--- BEGIN ---
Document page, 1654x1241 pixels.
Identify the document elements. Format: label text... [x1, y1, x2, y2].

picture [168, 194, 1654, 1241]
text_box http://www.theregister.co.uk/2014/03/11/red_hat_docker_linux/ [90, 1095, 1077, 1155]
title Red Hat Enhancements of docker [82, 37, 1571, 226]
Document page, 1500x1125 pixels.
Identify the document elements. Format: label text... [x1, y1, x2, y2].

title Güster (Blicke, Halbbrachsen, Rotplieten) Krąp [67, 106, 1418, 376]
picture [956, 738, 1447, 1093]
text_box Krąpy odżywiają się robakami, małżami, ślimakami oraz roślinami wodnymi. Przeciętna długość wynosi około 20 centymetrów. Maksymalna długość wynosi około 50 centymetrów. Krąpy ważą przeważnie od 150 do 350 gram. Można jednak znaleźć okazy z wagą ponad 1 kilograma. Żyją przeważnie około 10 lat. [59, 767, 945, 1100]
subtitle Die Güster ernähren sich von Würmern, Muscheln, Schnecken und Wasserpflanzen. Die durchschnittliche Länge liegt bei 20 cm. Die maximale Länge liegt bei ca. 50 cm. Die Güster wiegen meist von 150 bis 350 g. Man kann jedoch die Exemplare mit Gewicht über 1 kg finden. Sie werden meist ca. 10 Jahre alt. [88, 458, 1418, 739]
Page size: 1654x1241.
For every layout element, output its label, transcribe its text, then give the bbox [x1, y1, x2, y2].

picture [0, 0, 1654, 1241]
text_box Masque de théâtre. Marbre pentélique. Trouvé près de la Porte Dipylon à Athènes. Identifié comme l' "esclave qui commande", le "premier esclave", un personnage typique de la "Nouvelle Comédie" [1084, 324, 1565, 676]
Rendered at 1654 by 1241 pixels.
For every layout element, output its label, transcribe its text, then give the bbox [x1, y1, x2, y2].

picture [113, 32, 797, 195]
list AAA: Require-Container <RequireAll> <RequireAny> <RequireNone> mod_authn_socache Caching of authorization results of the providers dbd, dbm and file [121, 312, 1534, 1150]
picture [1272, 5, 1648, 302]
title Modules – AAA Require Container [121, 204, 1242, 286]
--- END ---
Rewrite all of the records above, replacing each "bbox" with "bounding box" and leaving everything else unchanged.

- **THE REPLY**
Document page, 1654x1241 pixels.
Identify the document elements. Format: label text... [x1, y1, x2, y2].

picture [168, 194, 1654, 1241]
text_box http://www.theregister.co.uk/2014/03/11/red_hat_docker_linux/ [90, 1095, 1077, 1155]
title Red Hat Enhancements of docker [82, 37, 1571, 226]
Document page, 1500x1125 pixels.
Identify the document elements. Format: label text... [x1, y1, x2, y2].

title Güster (Blicke, Halbbrachsen, Rotplieten) Krąp [67, 106, 1418, 376]
picture [956, 738, 1447, 1093]
text_box Krąpy odżywiają się robakami, małżami, ślimakami oraz roślinami wodnymi. Przeciętna długość wynosi około 20 centymetrów. Maksymalna długość wynosi około 50 centymetrów. Krąpy ważą przeważnie od 150 do 350 gram. Można jednak znaleźć okazy z wagą ponad 1 kilograma. Żyją przeważnie około 10 lat. [59, 767, 945, 1100]
subtitle Die Güster ernähren sich von Würmern, Muscheln, Schnecken und Wasserpflanzen. Die durchschnittliche Länge liegt bei 20 cm. Die maximale Länge liegt bei ca. 50 cm. Die Güster wiegen meist von 150 bis 350 g. Man kann jedoch die Exemplare mit Gewicht über 1 kg finden. Sie werden meist ca. 10 Jahre alt. [88, 458, 1418, 739]
Page size: 1654x1241.
For every layout element, output its label, transcribe its text, then give the bounding box [x1, y1, x2, y2].

picture [0, 0, 1654, 1241]
text_box Masque de théâtre. Marbre pentélique. Trouvé près de la Porte Dipylon à Athènes. Identifié comme l' "esclave qui commande", le "premier esclave", un personnage typique de la "Nouvelle Comédie" [1084, 324, 1565, 676]
Rendered at 1654 by 1241 pixels.
For every layout element, output its label, transcribe its text, then give the bounding box [x1, y1, x2, y2].

picture [113, 32, 797, 195]
list AAA: Require-Container <RequireAll> <RequireAny> <RequireNone> mod_authn_socache Caching of authorization results of the providers dbd, dbm and file [121, 312, 1534, 1150]
picture [1272, 5, 1648, 302]
title Modules – AAA Require Container [121, 204, 1242, 286]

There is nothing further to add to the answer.